Cour eur. D.H., 30 novembre 2021, Avci c. Danemark (req. n° 40240/19) – Expulsion de migrants de longue durée au regard de l’article 8 CEDH – lorsque le tournant procédural du contrôle européen prend le pas sur l’examen de la substance

Avci c. Danemark constitue une nouvelle illustration du « tournant procédural » récemment adopté par la Cour EDH, afin de mettre en pratique le principe de subsidiarité en s’en remettant davantage au processus décisionnel national. La question de l’expulsion d’immigrés au regard de l’article 8 CEDH constitue un domaine dans lequel la Cour a développé un important catalogue de standards et critères objectifs destinés à guider les décideurs nationaux dans leur application de l’article 8 et dans l’appréciation de la proportionnalité des mesures d’expulsion. L’affaire Avci illustre toutefois les difficultés de mise en œuvre d’une telle approche procédurale, ainsi que les risques qu’une telle approche conduise à l’absence de tout contrôle substantiel de la situation individuelle du requérant et de la proportionnalité de la mesure d’ingérence.

Cour eur. D.H., 15 octobre 2020, Muhammad et Muhammad c. Roumanie, req. n° 80982/12 – Garanties procédurales lors de l’expulsion d’étrangers au regard de l’article 1 du protocole n°7 à la CEDH : la protection de la « substance » des droits

La Cour européenne des droits de l’homme examine la compatibilité de restrictions apportées aux garanties procédurales prévues lors de l’expulsion d’étrangers pour des motifs de sécurité nationale avec l’article 1 du protocole n°7 à la CEDH. Elle insiste sur le fait qu’un étranger ne peut pas utilement contester les allégations des autorités selon lesquelles la sécurité nationale est en cause ni faire raisonnablement valoir les raisons qui militent contre son expulsion sans connaître les éléments factuels pertinents qui sous-tendent la décision d’expulsion.

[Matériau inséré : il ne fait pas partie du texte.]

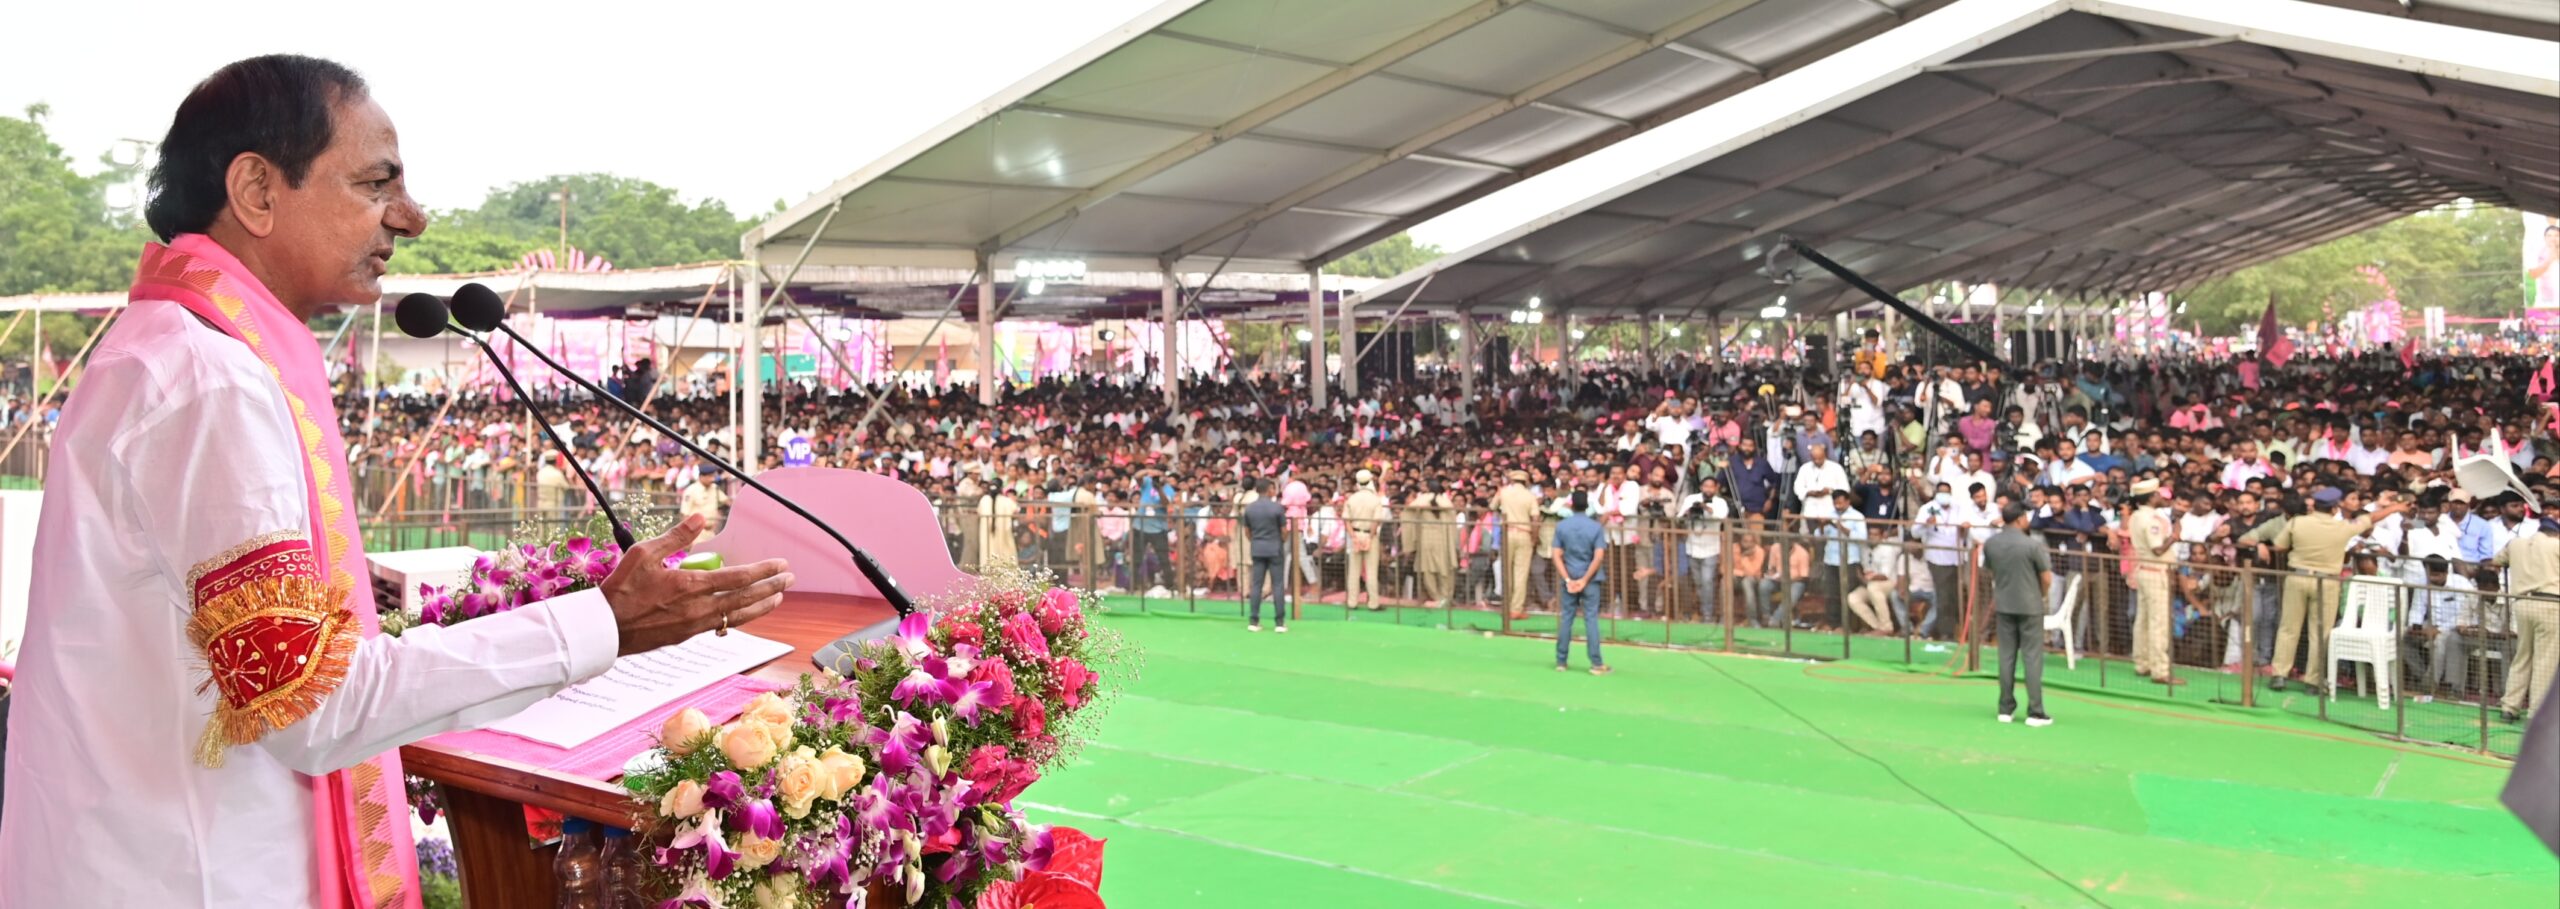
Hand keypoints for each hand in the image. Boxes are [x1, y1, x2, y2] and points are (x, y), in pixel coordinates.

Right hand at [599, 514, 794, 655]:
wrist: (605, 629)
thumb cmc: (621, 589)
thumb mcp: (644, 554)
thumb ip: (676, 537)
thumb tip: (699, 518)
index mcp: (691, 585)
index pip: (738, 578)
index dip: (763, 571)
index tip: (781, 564)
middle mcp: (698, 608)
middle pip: (745, 598)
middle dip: (771, 587)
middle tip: (790, 580)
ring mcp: (695, 625)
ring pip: (738, 617)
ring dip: (761, 607)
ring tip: (778, 598)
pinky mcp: (687, 636)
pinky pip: (722, 626)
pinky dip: (739, 618)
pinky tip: (745, 614)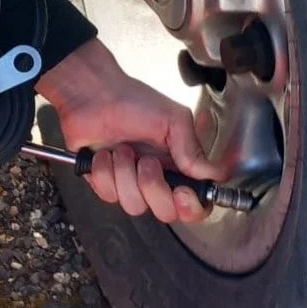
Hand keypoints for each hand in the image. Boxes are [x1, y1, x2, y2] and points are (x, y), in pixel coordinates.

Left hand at [37, 39, 221, 223]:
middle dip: (154, 188)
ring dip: (126, 174)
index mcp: (179, 166)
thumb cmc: (132, 101)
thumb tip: (213, 175)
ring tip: (122, 150)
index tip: (181, 192)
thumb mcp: (173, 120)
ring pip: (134, 206)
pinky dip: (104, 172)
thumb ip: (193, 150)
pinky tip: (104, 154)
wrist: (93, 95)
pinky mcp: (106, 183)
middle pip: (165, 212)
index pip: (196, 204)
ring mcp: (131, 183)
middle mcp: (158, 179)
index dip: (191, 207)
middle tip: (147, 162)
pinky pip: (108, 195)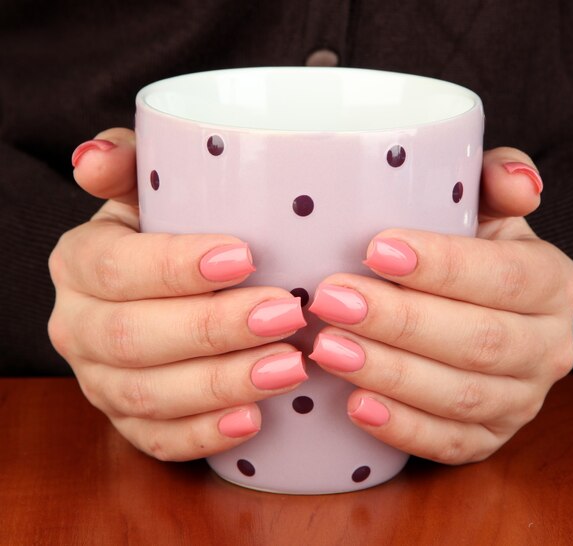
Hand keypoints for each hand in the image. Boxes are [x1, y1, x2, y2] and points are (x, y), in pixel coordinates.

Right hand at [48, 128, 307, 460]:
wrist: (150, 287)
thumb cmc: (160, 228)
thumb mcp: (145, 185)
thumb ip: (127, 160)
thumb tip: (93, 161)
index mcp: (79, 263)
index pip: (116, 267)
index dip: (176, 265)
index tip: (246, 257)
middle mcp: (79, 326)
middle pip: (134, 337)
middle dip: (214, 329)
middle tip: (286, 314)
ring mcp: (100, 381)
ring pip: (148, 395)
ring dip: (222, 384)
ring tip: (290, 368)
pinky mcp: (128, 419)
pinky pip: (156, 439)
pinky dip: (204, 435)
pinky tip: (253, 420)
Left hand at [308, 147, 572, 463]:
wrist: (479, 313)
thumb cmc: (470, 254)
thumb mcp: (486, 210)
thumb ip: (497, 181)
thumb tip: (519, 184)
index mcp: (553, 283)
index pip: (506, 276)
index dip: (444, 265)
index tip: (376, 250)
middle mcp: (549, 347)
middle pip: (480, 340)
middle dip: (401, 321)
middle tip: (333, 300)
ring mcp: (521, 400)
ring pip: (461, 395)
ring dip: (391, 373)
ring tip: (329, 348)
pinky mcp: (488, 437)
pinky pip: (450, 443)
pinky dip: (402, 427)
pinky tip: (355, 404)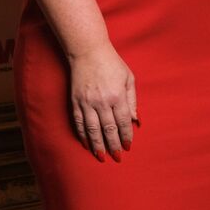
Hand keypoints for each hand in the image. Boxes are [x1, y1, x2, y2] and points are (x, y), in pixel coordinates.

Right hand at [69, 43, 137, 161]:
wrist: (88, 51)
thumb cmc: (112, 63)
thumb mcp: (128, 77)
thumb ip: (132, 99)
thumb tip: (134, 120)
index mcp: (117, 95)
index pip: (123, 122)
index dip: (125, 136)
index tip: (128, 146)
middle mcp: (102, 101)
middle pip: (108, 129)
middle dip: (113, 145)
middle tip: (117, 157)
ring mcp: (87, 102)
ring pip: (92, 130)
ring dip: (97, 145)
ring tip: (102, 156)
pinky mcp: (75, 102)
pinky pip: (79, 123)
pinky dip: (83, 135)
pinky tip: (87, 144)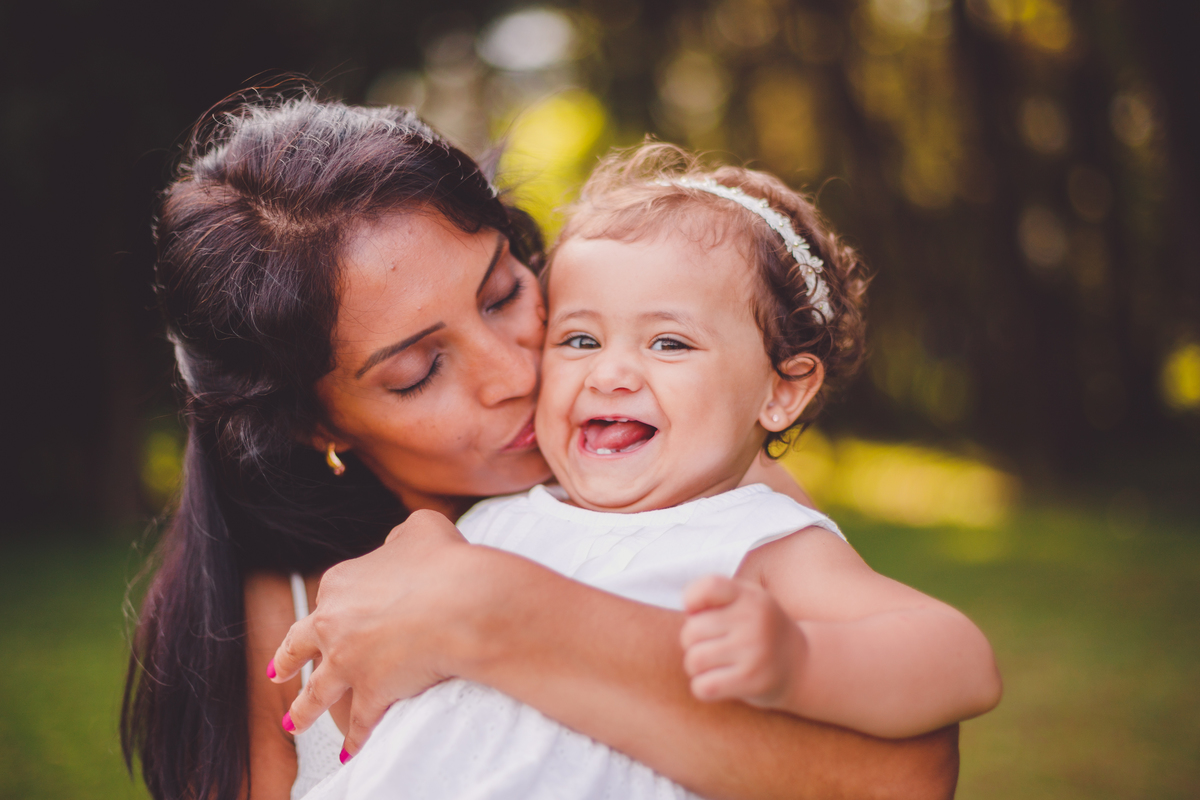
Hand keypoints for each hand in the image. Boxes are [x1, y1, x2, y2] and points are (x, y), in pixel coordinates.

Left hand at [268, 509, 483, 757]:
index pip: (331, 596)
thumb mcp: (419, 529)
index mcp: (341, 582)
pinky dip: (355, 739)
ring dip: (303, 710)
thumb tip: (396, 546)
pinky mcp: (370, 692)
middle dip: (287, 660)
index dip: (341, 604)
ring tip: (293, 723)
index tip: (347, 612)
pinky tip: (350, 751)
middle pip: (301, 645)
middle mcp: (333, 623)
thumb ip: (400, 538)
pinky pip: (358, 722)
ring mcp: (347, 662)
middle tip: (276, 673)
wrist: (462, 604)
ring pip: (316, 691)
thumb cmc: (445, 562)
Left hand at [680, 575, 806, 708]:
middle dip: (691, 642)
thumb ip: (714, 598)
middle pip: (691, 631)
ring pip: (694, 660)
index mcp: (750, 597)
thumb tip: (688, 608)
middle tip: (710, 645)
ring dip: (696, 667)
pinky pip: (703, 687)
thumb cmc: (758, 631)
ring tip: (713, 664)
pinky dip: (702, 687)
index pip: (709, 586)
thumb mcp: (746, 602)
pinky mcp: (752, 681)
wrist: (801, 665)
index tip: (697, 612)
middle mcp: (754, 621)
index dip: (691, 599)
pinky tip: (717, 682)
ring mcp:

Elle adopte un raisonnement similaire à celui qui découle de sa jurisprudence relative à l’article 6 en précisant que les restrictions apportées aux droits procéduraux ne peuvent réduire à néant la protection procédurale assurée par l’article 1 du protocole n° 7 en touchant à la substance même des garanties prévues. Dès lors, seules les restrictions dûment justifiées à la lumière des circonstances de l’espèce et qui sont suffisamment contrebalancées par des facteurs compensateurs de manière à préserver la substance même des droits, sont admises.